Politic?

This is a blog dedicated to a personal interpretation of political news of the day. I attempt to be as knowledgeable as possible before commenting and committing my thoughts to a day's communication.

Tuesday, February 02, 2010

WMD - Again

Well, that's kind of interesting, former Prime Minister Tony Blair's defensive position on his historical decision to march alongside the United States into Iraq to liberate that country from its decided dictator. Yes, he was a brute, no doubt about it, and persisted as a menace to his neighbours and to the world at large. Well, perhaps not so much the world at large, unless we're talking petroleum and foreign investments, but certainly a menace within the Middle East.

Suspected of having stockpiled weapons of mass destruction; chemical, biological, nuclear, he was a fairly easy target for a president amazingly fixated on invading that country. Surely there was something Shakespearean about the interaction between an earlier invasion led by President Bush Sr., and a sense of unfinished business his son was determined to finish. To demonstrate to his father how an American president takes his responsibilities seriously?

There must have been some kind of magnetic brotherhood-spark set off between George W. Bush and Tony Blair, two powerful world figures very much alike in very many ways; a robust friendship resulting in an international conspiracy. To persuade the rest of the world and specifically the United Nations general body that there was glorious merit in embarking on the conquest of Iraq.

Which was speedily accomplished and poorly realized. Unleashing deadly antipathy between religious factions which the brutal Saddam Hussein had kept in check. Within the country he ruled, that is, with the minority Sunni subjugating the majority Shia, even while he fought a war of attrition with Iran, truly a Shi'ite country.

He was, in that sense, aside from his dreadful predations on the Kurdish people and the Marsh Arabs, responsible for the deaths of millions, having initiated that 7-year Iraq-Iran conflict where Iran was quite content to send masses of children into the battlefield to be extinguished for the greater glory of fundamentalist Islam.

Despite what is known today, despite the seemingly ineradicable suicide missions still erupting within Iraq and the potential for a complete melt-down of the current Shia-led government, former PM Blair insisted he would do nothing differently were he to re-visit the issue. "What we now know is that he [Saddam] retained the intent and the intellectual know-how to restart a nuclear and a chemical weapons program when the inspectors were out and the sanctions changed, which they were going to do ...

"Today we would be facing a situation where Iraq was competing with Iran, competing both on nuclear weapons capability and competing more importantly perhaps than anything else ... in respect of support of terrorist groups ... If I am asked whether I believe we are safer, more secure, that Iraq is better, that our own security is better, with Saddam and his two sons out of office and out of power, I believe indeed we are."

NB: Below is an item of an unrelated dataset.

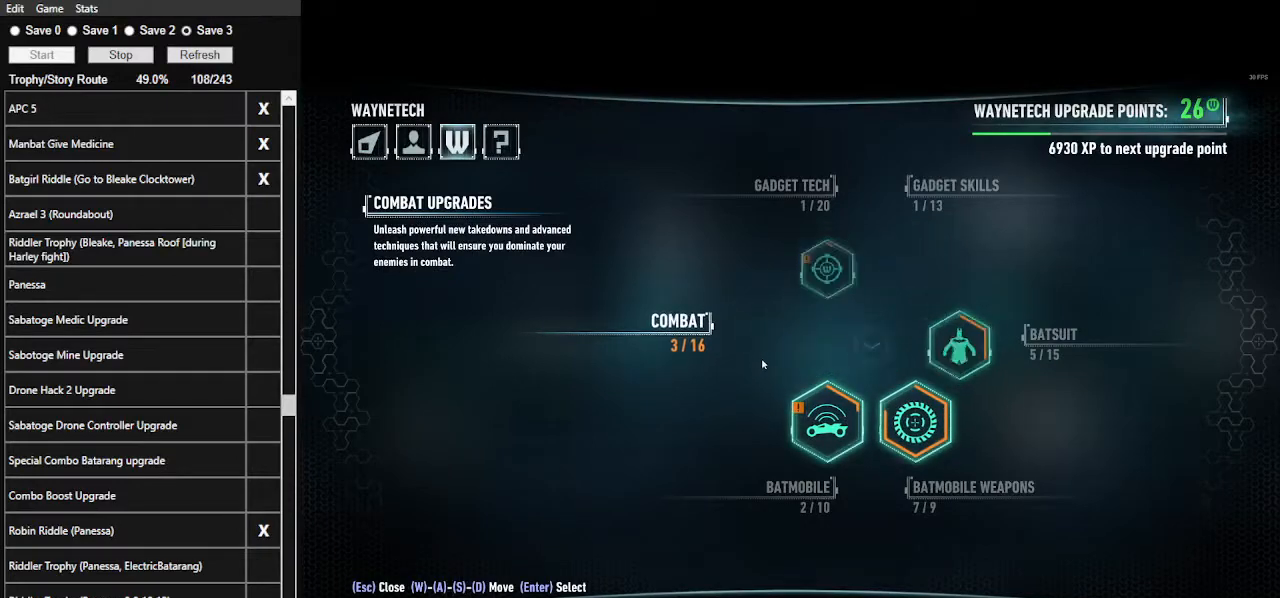
{"keys": [], "mouse": [], "mouse_move": "left", "events": []}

Perfectly self-serving. Is the country really better off than it was before the invasion? Perhaps time will give that response. Is world security improved with his removal? Not that we could notice. All the indices that were present that made it seem logical and needful to mount an invasion of Iraq are present now - far more clearly present and acknowledged - in Iran, a country clearly in possession of intent and nuclear achievement.

The same country that invaded Iraq could not be persuaded to play the heavy with Iran. Iran, in fact, presents as far more dangerous to the world community than Iraq ever did. In Iraq it was the boastful conceit of a tyrant anxious to impress the world with his puissance that had to be countenanced by warnings, sanctions, then invasion. A nuclear-lunatic Iranian administration? not so much.

The Islamic Republic of Iran is as rhetorically defiant and even more spitefully agnostic to international overtures and pleas for civility than Iraq was. A God-driven antagonism to anything remotely resembling surrender to a worldly power representing the assembled nations of the globe has taught another lesson. That delusional powerful men drunk on their vision of divine intervention cannot be reasoned with.

That direct danger to world stability and more directly to the existential future of its neighbours is most certainly dire. The response from the world body to that threat has been pitifully inadequate. The challenge to the sovereign-decision making of Iran's Supreme Ayatollah and his governing Islamic Council has fallen on deliberately deaf ears. The Iranian opposition, beset by the malign intentions of a thoroughly intransigent tyranny fends for itself.

What now? Useful suggestions, anyone? Will Mr. Blair please stand and speak a little louder?